MMS • Robert Krzaczynski
Article originally posted on InfoQ. Visit InfoQ
Microsoft recently published information about adding the Sentence Similarity scenario in Model Builder. This scenario allows the training of custom sentence similarity models. Together with the addition of this scenario to the Model Builder, it is no longer necessary to install the Model Builder GPU extension. Moreover, Microsoft informs about work in the coming months on developments in the areas of deep learning, the LightGBM algorithm, and AutoML.
A few months ago, Microsoft released a preview version of the Sentence Similarity API, which provides a way to train a sentence similarity-based machine learning model using custom data. This is achieved by integrating TorchSharp‘s NAS-BERT implementation with ML.NET. This is the same basic transformer-based model used by the Text Classification API. Applying a pre-trained version of this model, the sentence similarity API leverages custom data to fine-tune the model.
In order to start using this scenario, Model Builder must be installed or upgraded to the latest version 16.14.4. The Sentence Similarity Scenario supports local training on both CPU and GPU. For GPUs, a CUDA-compatible GPU is required. More information on configuring the GPU is available in the ML.NET GPU guide.

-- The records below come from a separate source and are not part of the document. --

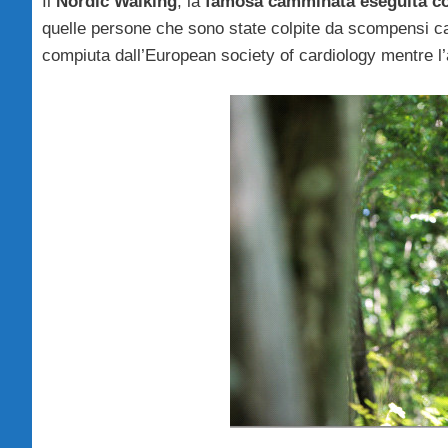
Il
Nordic Walking
, la
famosa camminata eseguita co
quelle persone che sono state colpite da scompensi card
compiuta dall’European society of cardiology mentre l’a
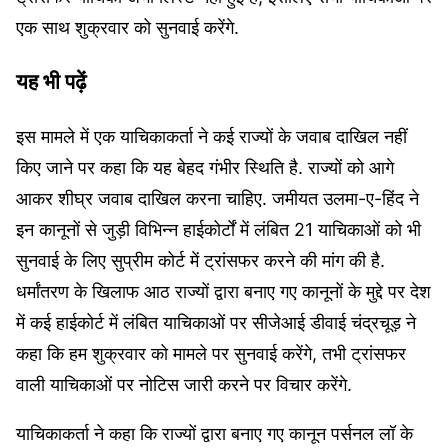
एक साथ शुक्रवार को सुनवाई करेंगे.
यह भी पढ़ें
इस मामले में एक याचिकाकर्ता ने कई राज्यों के जवाब दाखिल नहीं
किए जाने पर कहा कि यह बेहद गंभीर स्थिति है. राज्यों को आगे
आकर शीघ्र जवाब दाखिल करना चाहिए. जमीयत उलमा-ए-हिंद ने
इन कानूनों से जुड़ी विभिन्न हाईकोर्टों में लंबित 21 याचिकाओं को भी
सुनवाई के लिए सुप्रीम कोर्ट में ट्रांसफर करने की मांग की है.
धर्मांतरण के खिलाफ आठ राज्यों द्वारा बनाए गए कानूनों के मुद्दे पर देश
में कई हाईकोर्ट में लंबित याचिकाओं पर सीजेआई डीवाई चंद्रचूड़ ने
कहा कि हम शुक्रवार को मामले पर सुनवाई करेंगे, तभी ट्रांसफर
वाली याचिकाओं पर नोटिस जारी करने पर विचार करेंगे.
याचिकाकर्ता ने कहा कि राज्यों द्वारा बनाए गए कानून पर्सनल लॉ के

It is no longer necessary to install the GPU extension from version 16.14.4 of Model Builder. In previous versions, in order to support the GPU in Model Builder, in addition to meeting the hardware requirements and installing the appropriate drivers, it was required to install the GPU extension of Model Builder.

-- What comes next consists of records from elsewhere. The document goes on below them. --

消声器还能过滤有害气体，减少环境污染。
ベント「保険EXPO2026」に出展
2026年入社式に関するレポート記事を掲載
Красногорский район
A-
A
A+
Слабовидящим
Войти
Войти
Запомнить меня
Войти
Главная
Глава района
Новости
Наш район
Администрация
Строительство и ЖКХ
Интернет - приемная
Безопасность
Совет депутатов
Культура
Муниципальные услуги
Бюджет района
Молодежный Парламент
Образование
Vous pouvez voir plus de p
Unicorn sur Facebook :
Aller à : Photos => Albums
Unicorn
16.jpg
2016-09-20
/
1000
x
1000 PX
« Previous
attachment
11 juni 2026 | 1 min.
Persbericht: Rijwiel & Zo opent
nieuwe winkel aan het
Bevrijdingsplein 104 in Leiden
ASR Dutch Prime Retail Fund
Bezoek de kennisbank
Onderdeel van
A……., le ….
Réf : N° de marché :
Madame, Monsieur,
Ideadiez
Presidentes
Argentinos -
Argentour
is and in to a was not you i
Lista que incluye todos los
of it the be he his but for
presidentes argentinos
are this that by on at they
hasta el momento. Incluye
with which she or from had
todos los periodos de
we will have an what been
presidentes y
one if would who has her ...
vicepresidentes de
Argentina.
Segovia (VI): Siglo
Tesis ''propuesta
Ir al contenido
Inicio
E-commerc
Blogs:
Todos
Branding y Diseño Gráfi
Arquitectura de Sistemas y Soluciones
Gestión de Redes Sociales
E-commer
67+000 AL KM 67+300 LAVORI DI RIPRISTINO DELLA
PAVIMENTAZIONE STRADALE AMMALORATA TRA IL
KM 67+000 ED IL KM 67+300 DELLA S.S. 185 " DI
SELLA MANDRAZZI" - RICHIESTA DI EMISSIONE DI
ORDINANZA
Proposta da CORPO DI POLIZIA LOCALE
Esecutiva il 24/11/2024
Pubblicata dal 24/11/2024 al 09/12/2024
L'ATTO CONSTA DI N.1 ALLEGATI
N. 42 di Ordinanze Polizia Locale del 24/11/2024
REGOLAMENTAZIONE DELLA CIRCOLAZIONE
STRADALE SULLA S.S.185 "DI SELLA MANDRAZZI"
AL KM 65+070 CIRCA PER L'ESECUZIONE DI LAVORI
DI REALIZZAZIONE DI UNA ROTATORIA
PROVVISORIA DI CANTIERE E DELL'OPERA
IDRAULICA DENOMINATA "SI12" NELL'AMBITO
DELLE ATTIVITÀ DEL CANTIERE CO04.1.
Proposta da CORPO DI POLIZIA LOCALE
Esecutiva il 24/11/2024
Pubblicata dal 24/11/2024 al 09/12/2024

The addition of this scenario received positive feedback from the community. For instance, a Reddit user wrote that this is a solution that he has been working on for some time and will apply this scenario in his project.

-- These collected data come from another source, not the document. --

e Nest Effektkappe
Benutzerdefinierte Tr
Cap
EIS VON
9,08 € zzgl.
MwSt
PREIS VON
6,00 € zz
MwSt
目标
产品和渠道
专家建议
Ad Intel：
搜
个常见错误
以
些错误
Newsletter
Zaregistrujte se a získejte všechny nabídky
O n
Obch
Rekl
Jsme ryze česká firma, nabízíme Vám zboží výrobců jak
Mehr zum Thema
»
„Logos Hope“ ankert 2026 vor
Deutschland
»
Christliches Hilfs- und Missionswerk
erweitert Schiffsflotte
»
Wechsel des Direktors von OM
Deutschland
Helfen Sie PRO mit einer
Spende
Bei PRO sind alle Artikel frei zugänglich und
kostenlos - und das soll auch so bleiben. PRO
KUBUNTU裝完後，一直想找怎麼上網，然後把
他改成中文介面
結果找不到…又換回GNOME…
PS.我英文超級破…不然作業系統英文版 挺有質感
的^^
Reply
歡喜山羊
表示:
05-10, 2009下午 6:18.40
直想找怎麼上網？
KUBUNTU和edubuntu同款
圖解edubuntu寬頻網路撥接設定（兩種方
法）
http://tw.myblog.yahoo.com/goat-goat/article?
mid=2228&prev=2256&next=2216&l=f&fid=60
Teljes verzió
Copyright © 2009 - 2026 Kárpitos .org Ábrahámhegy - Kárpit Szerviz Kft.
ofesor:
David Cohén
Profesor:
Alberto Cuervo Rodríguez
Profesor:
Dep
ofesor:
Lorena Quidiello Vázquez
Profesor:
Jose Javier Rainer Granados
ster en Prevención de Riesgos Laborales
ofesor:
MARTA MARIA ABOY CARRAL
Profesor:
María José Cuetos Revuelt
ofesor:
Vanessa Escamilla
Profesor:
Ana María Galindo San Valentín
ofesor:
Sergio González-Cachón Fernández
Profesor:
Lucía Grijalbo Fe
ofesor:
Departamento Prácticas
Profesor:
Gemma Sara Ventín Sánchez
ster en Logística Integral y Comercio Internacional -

Microsoft additionally informed about development plans for machine learning solutions in the coming months. First of all, it will be expanding a deep learning scenario. This scope includes scenario APIs such as text classification and sentence similarity for object detection, question answering, and named entity recognition. Another point relates to updating the version of LightGBM supported in ML.NET and improving interoperability by allowing LightGBM models to be loaded in their native format. There are also further improvements planned for the AutoML API over the next year to enable new scenarios and customizations to simplify machine learning workflows.
The entire list of changes is available in the Model Builder release notes.